Länder wie Spanien, Italien oder Belgien waren 2024 noch weit vom Zwei-Prozent-Ziel entfernt, haben aber zusätzliche Anstrengungen versprochen. Der italienische Außenminister Antonio Tajani verkündete am Rande des Treffens in Antalya, seine Regierung habe dieses Ziel in dieser Woche erreicht. "Das ist der erste Schritt, dann ist es möglich mehr zu tun", sagte Tajani.

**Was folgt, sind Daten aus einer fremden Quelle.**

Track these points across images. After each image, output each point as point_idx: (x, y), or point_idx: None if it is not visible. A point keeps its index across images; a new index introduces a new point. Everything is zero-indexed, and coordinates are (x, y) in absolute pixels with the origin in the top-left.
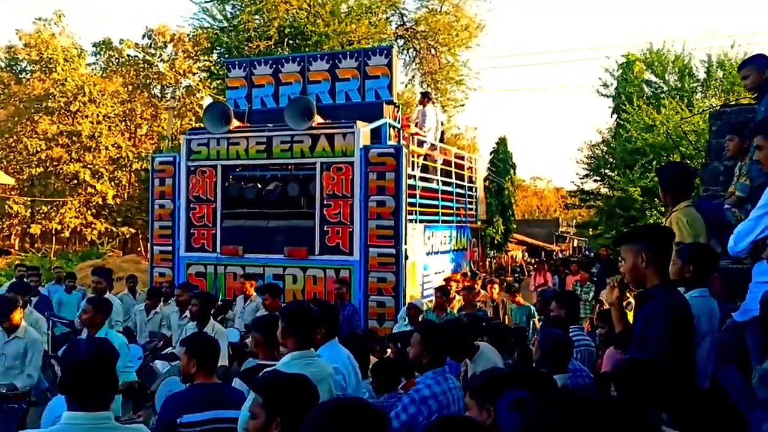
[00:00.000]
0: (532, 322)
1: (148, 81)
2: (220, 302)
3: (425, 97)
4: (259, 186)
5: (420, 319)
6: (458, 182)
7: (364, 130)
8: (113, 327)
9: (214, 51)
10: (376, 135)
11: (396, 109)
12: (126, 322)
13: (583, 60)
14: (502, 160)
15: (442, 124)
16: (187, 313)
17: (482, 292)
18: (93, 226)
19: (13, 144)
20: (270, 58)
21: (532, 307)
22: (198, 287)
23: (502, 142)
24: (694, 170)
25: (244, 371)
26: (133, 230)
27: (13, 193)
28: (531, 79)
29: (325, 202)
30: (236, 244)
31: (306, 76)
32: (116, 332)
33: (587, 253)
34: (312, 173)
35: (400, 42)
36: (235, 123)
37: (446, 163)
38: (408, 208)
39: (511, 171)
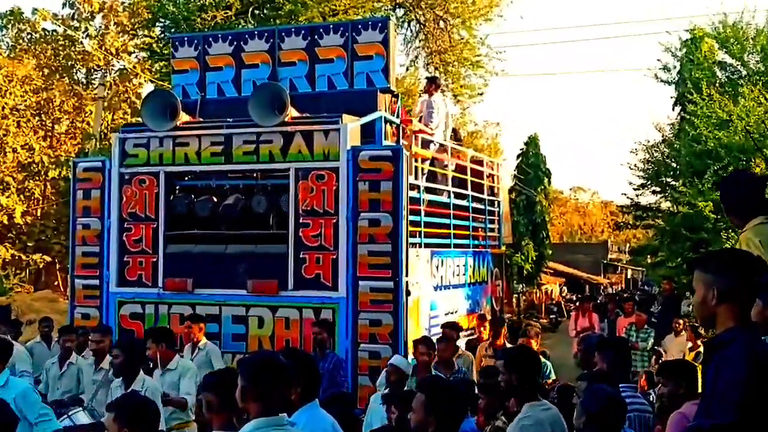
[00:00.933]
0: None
1: (69, 63)
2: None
3: (432, 84)
4: (215, 200)
5: (405, 387)
6: (476, 194)
7: (352, 126)
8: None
9: (157, 24)
10: (369, 133)
11: (394, 100)
12: (37, 377)
13: (637, 36)
14: (532, 166)
15: (452, 117)
16: (105, 364)
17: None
18: None
19: None
20: (230, 33)
21: (549, 364)
22: (133, 333)
23: (532, 142)
24: (765, 178)
25: None
26: (48, 258)
27: None
28: (569, 60)
29: (301, 221)
30: (184, 276)
31: (277, 57)
32: (19, 378)
33: (644, 287)
34: (284, 183)
35: (400, 12)
36: (183, 117)
37: (460, 169)
38: (410, 228)
39: (545, 180)
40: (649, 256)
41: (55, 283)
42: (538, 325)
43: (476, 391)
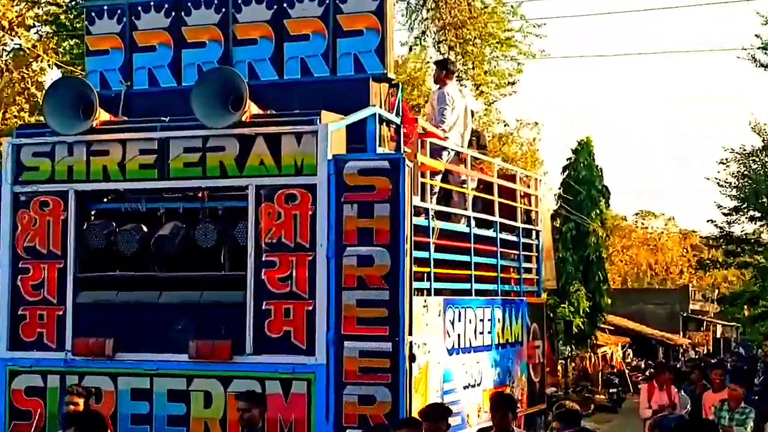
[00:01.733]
0: None
1: None
2: None
3: (444, 70)
4: (145, 230)
5: None
6: (506, 222)
7: (334, 127)
8: None
9: None
10: (358, 137)
11: (393, 91)
12: None
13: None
14: (584, 182)
15: (473, 115)
16: None
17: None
18: None
19: None
20: (166, 0)
21: None
22: (29, 414)
23: (583, 150)
24: None
25: None
26: None
27: None
28: (632, 38)
29: (264, 259)
30: (102, 335)
31: (231, 32)
32: None
33: (740, 350)
34: (241, 206)
35: None
36: (102, 116)
37: (484, 187)
38: (415, 268)
39: (602, 201)
40: (746, 307)
41: None
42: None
43: None
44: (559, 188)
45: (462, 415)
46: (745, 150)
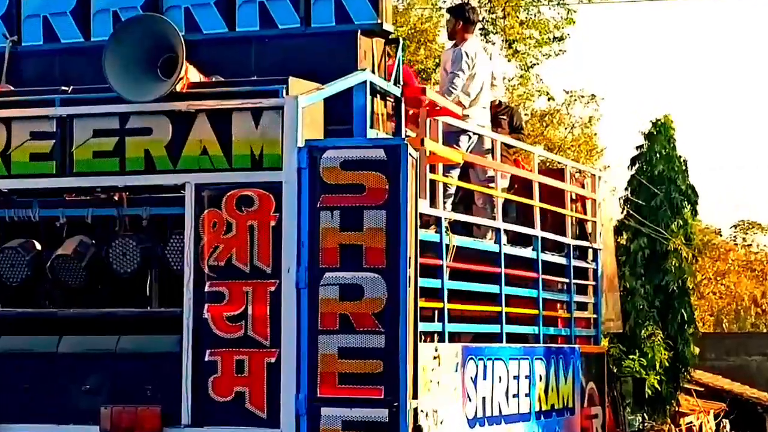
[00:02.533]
0: None
1: None
2: None
3: (463, 20)
4: (38, 247)
5: None
6: (550, 236)
7: (308, 101)
8: None
9: None
10: (341, 115)
11: (391, 50)
12: None
13: None
14: (662, 180)
15: (507, 88)
16: None
17: None
18: None
19: None
20: None
21: None
22: None
23: (660, 133)
24: None
25: None
26: None
27: None
28: None
29: (207, 289)
30: None
31: None
32: None
33: None
34: (175, 214)
35: None
36: None
37: (519, 187)
38: (422, 303)
39: (687, 207)
40: None
41: None
42: None
43: None
44: (626, 189)
45: None
46: None
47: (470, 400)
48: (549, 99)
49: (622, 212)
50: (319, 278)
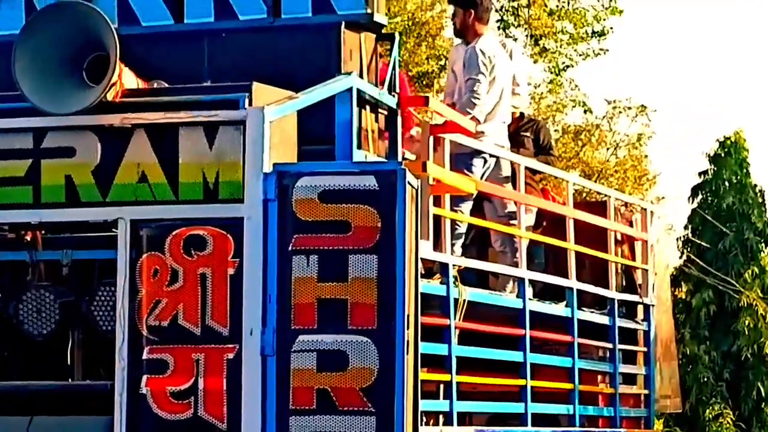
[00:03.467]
0: None
1: None
2: None
3: (474, 9)
4: None
5: None
6: (589, 287)
7: (277, 113)
8: None
9: None
10: (320, 131)
11: (384, 48)
12: None
13: None
14: (731, 215)
15: (531, 97)
16: None
17: None
18: None
19: None
20: None
21: None
22: None
23: (730, 155)
24: None
25: None
26: None
27: None
28: None
29: (146, 356)
30: None
31: None
32: None
33: None
34: (104, 259)
35: None
36: None
37: (548, 224)
38: (423, 375)
39: (763, 249)
40: None
41: None
42: None
43: None
44: (687, 228)
45: None
46: None
47: None
48: (586, 111)
49: (681, 257)
50: (290, 343)
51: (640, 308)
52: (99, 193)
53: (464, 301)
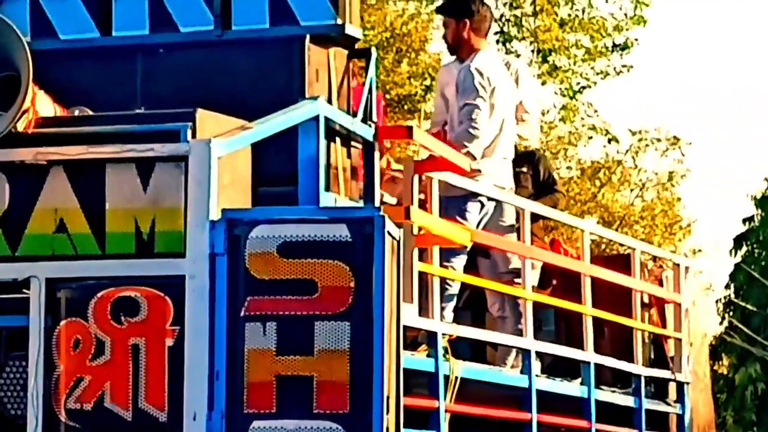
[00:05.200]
0: None
1: None
2: None
3: (469, 19)
4: None
5: None
6: (610, 361)
7: (226, 148)
8: None
9: None
10: (280, 168)
11: (357, 67)
12: None
13: None
14: None
15: (540, 126)
16: None
17: None
18: None
19: None
20: None
21: None
22: None
23: None
24: None
25: None
26: None
27: None
28: None
29: None
30: None
31: None
32: None
33: None
34: (13, 327)
35: None
36: None
37: (559, 282)
38: None
39: None
40: None
41: None
42: None
43: None
44: (728, 287)
45: None
46: None
47: None
48: (611, 140)
49: (721, 323)
50: (243, 430)
51: (672, 386)
52: (7, 245)
53: (456, 378)
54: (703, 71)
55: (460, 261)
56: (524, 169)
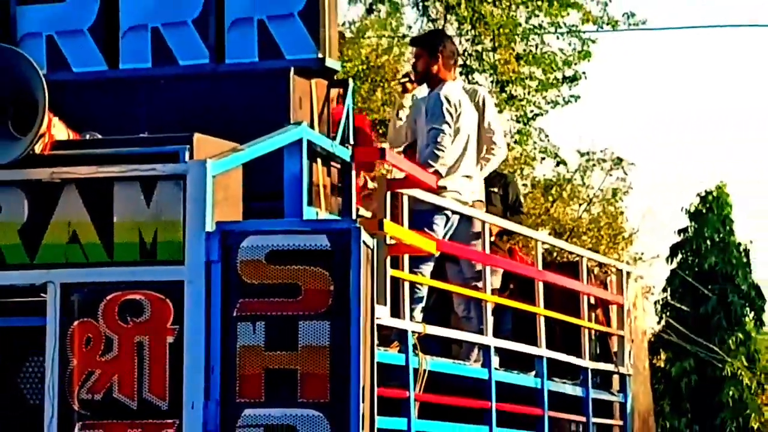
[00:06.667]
0: None
1: None
2: None
3: (440, 53)
4: None
5: None
6: (560, 356)
7: (220, 167)
8: None
9: None
10: (267, 185)
11: (337, 95)
12: None
13: None
14: (714, 276)
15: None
16: None
17: None
18: None
19: None
20: None
21: None
22: None
23: (712, 210)
24: None
25: None
26: None
27: None
28: None
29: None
30: None
31: None
32: None
33: None
34: (32, 326)
35: None
36: None
37: (516, 287)
38: None
39: (748, 314)
40: None
41: None
42: None
43: None
44: (665, 290)
45: None
46: None
47: None
48: (559, 163)
49: (659, 322)
50: (235, 417)
51: (615, 378)
52: (26, 254)
53: (425, 371)
54: (643, 99)
55: (427, 267)
56: (495, 190)
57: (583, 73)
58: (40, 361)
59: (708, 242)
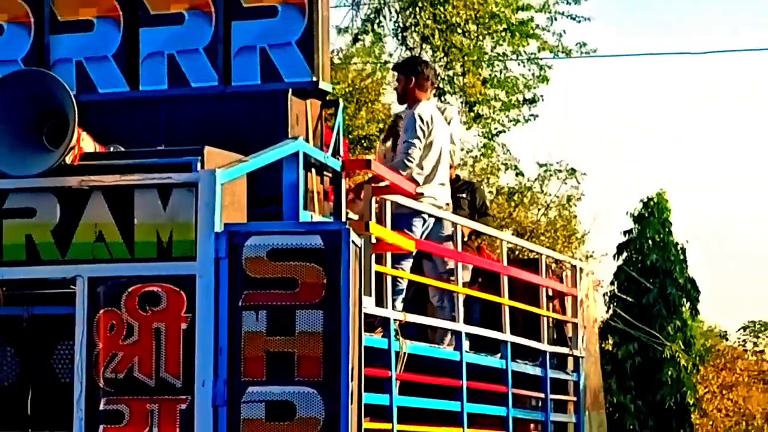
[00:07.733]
0: None
1: None
2: None
3: (416, 77)
4: None
5: None
6: (522, 340)
7: (228, 176)
8: None
9: None
10: (268, 192)
11: (329, 114)
12: None
13: None
14: (655, 272)
15: (463, 153)
16: None
17: None
18: None
19: None
20: None
21: None
22: None
23: (653, 215)
24: None
25: None
26: None
27: None
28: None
29: (103, 407)
30: None
31: (48, 9)
32: None
33: None
34: (62, 314)
35: None
36: None
37: (483, 281)
38: (367, 423)
39: (685, 305)
40: None
41: None
42: None
43: None
44: (613, 284)
45: None
46: None
47: None
48: (518, 174)
49: (607, 311)
50: (240, 394)
51: (570, 360)
52: (58, 251)
53: (405, 353)
54: (593, 118)
55: (407, 264)
56: (464, 196)
57: (541, 95)
58: (70, 345)
59: (650, 242)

Der französische Außenminister Jean-Noël Barrot sagte in Antalya, das Ziel von 3,5 Prozent sei "der richtige Betrag für die grundlegenden Verteidigungsausgaben". Diese müssten einhergehen mit Ausgaben, "die zur Erhöhung unserer Verteidigungsfähigkeit beitragen werden, die keine direkten Verteidigungsausgaben sind". Barrot nannte Cybersicherheit und militärische Mobilität als Beispiele.
Rutte erläuterte, bei den Berechnungen müssten auch Ausgaben für Infrastruktur "berücksichtigt" werden. Ausdrückliches Lob hatte er für die deutschen Bemühungen. Wenn es darum gehe, wie die Nato "alle unsere Bedrohungen und Herausforderungen bewältige", übernehme Deutschland "eindeutig die Führung", sagte er. Mit dem Blick auf den Nato-Gipfel Ende Juni in Den Haag sagte Rutte, die Allianz sei "auf dem richtigen Weg". Bei dem Gipfel sollen die neuen Fähigkeitsziele des Verteidigungsbündnisses beschlossen werden sowie auch neue Ziele für die Verteidigungsausgaben.
Neben den Verteidigungsausgaben waren die Lage in der Ukraine und die jüngsten Entwicklungen rund um eine mögliche Waffenruhe im Ukraine-Krieg das beherrschende Thema in Antalya. Ab Donnerstagnachmittag sollten in Istanbul Delegationen aus Russland und der Ukraine zu Gesprächen zusammentreffen.
In Antalya traf der ukrainische Außenminister Andrij Sybiha unter anderem mit seinem US-Kollegen Marco Rubio und Bundesaußenminister Wadephul zusammen. In Antalya trafen sich die Außenminister auch im Quint-Format, also Deutschland, Frankreich, Großbritannien und Italien mit den USA. Auch Rutte war dabei.